Thursday, December 28, 2006

Far As The Curse Is Found

Last night I had a dream that I was fighting for freedom. My freedom. The theme was unequivocal, but the form in which it took was somewhat strange. I was preparing to go to battle (more like a street fight a la Gangs of New York) with a few friends in the middle of a church sanctuary, which, when we finally marched down the center aisle toward the front right pews, our faces grim and our white knuckles clenched, I discovered to be some strange blend of the First Baptist Church of Buda sanctuary of my childhood as well as the sanctuary of my current home, River Oaks Baptist here in Houston. Standing against us was another motley crew, and despite worshippers scattered throughout the sanctuary, it was obvious that this was our hour, our time to fight, our one chance to determine supremacy.

I awoke just before my cohorts and I came to blows with our adversaries ... My alarm was buzzing incessantly.

We are three days removed from one of the greatest feasts of the year (yes, it is actually a Feast Day, and not simply because our families cook ridiculously-sized meals for us to gorge ourselves upon): the feast of Christmas. It is a time of celebration, a joyous triumph in newness and hope. Though the Christian year officially begins anew at the beginning of Advent, Christmas Day seems the best day to point to as a day to start over. The world has its revelry on New Year's Eve and its hopeful resolutions established on New Year's Day, but is there a better day for a new beginning than the day we celebrate the Incarnation, hope defined with ethereal clarity by the presence of a tiny, newborn child placed in a feeding trough?

It is in this moment, and not on January 1st, when the hope of redemption, the desire to try-yet-again, the desperation to be made new, the anticipation to live right where we have lived so wrong, is found. The reverberations of the Incarnation fall upon us like silent waves, washing us clean without us even knowing it. It is there for us. It gives us courage to begin again... and again... and again. It instills in us a Truth that no matter how lowly are our lives, the Incarnation comes to the lowest of places. As the carol proclaims, "far as the curse is found," the Incarnation reaches that depth.

Inside me is the desire to battle myself, to muster my courage and my passion to a strong enough level that I might do away with my own shortcomings, my own gullibility, my own rebellions, my own dark, dark sins. And it is a losing fight. Had the alarm clock not saved me and had I come to blows in my dream, I believe it would have turned into a nightmare, and I would have found myself weary, bloodied, with nothing solved, no resolution made.

Blessed Incarnate One, come and make me whole. Forgive my waywardness, my craving for deception, and my appetite for darkness. Cleanse me throughout, as far as the curse is found.

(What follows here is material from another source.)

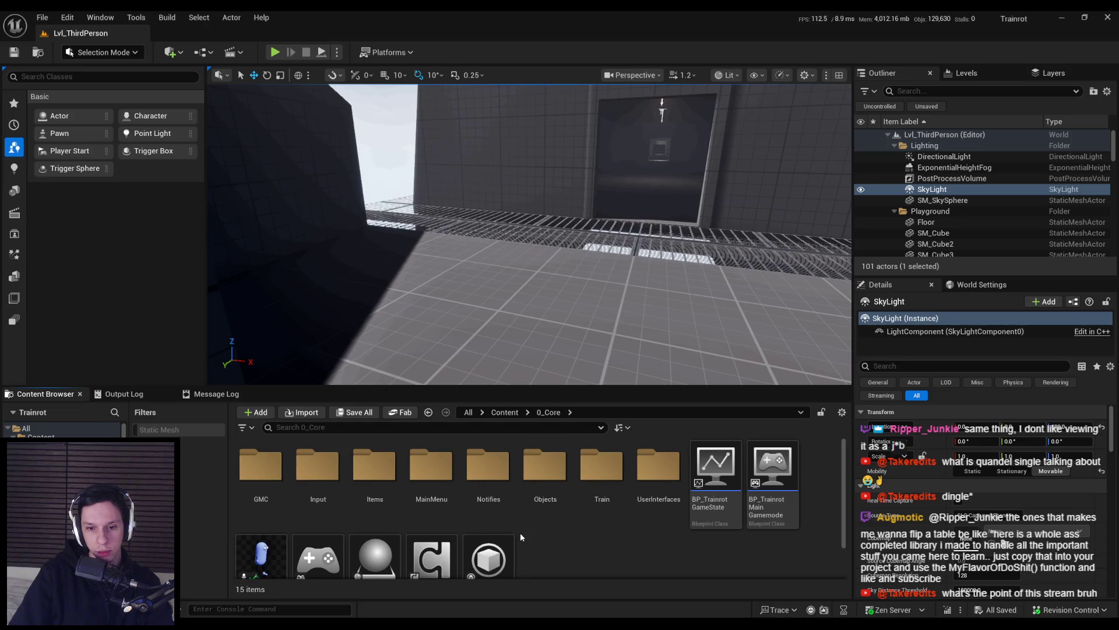
{"action": "scroll", "coordinate": [519, 532], "scroll_direction": "down", "scroll_amount": 1}
{"action": "double_click", "coordinate": [261, 514]}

Merry Christmas to all my readers...

Wednesday, December 13, 2006

Voice in the Wilderness

They will come when they realize it. They will come because they need release from it. They will come for this, but it is not release I offer so much as the hard gift of preparation, of expectancy. I stand on the outskirts, the natural wilderness just beyond the concrete one. My feet are ankle-deep in the brown water, my throat is sore from the shouting, and my skin is pricked by the midnight cold. Though I am accustomed to all of this, I do not relish the feelings, but I relinquished my feelings and my comforts and my pride and my shame and my misguided "better" ideas some time ago. It is the only way I can do what I do.

Perhaps they will come tomorrow. Perhaps tomorrow they will realize who they are and where they are - what they are - and they will hear my commotion or hear of it, and they will wander down to this dirty water, to the hoarse shouting man standing in it, and they will listen and ponder and suspect their need for release, and they will gently and timidly touch a toe into the water as if it were white fire, and then step in and wade out, and stand next to me ... and then I tell them I cannot give them release, but only the hard gift of preparation, of expectancy.

But this is what they need. If it is release they seek, they must first step into this water for preparation. They must first understand their need for expectancy. They will desire release - yearn for it - but too many comfortable, prideful others are hocking release in their faces everyday, and such sales pitches are wearing thin. Those vendors have no tremble in their voice, no hoarseness, no bare feet in brown water, nothing but better ideas, and if I know anything, I know there is no better idea than the Idea itself.

Perhaps they will come tomorrow. When they realize it, they will come. And until then, I will continue to cry out, for as much as I am the preparer, I must also be prepared. I also wait with expectancy, for it is this same release I, too, am seeking.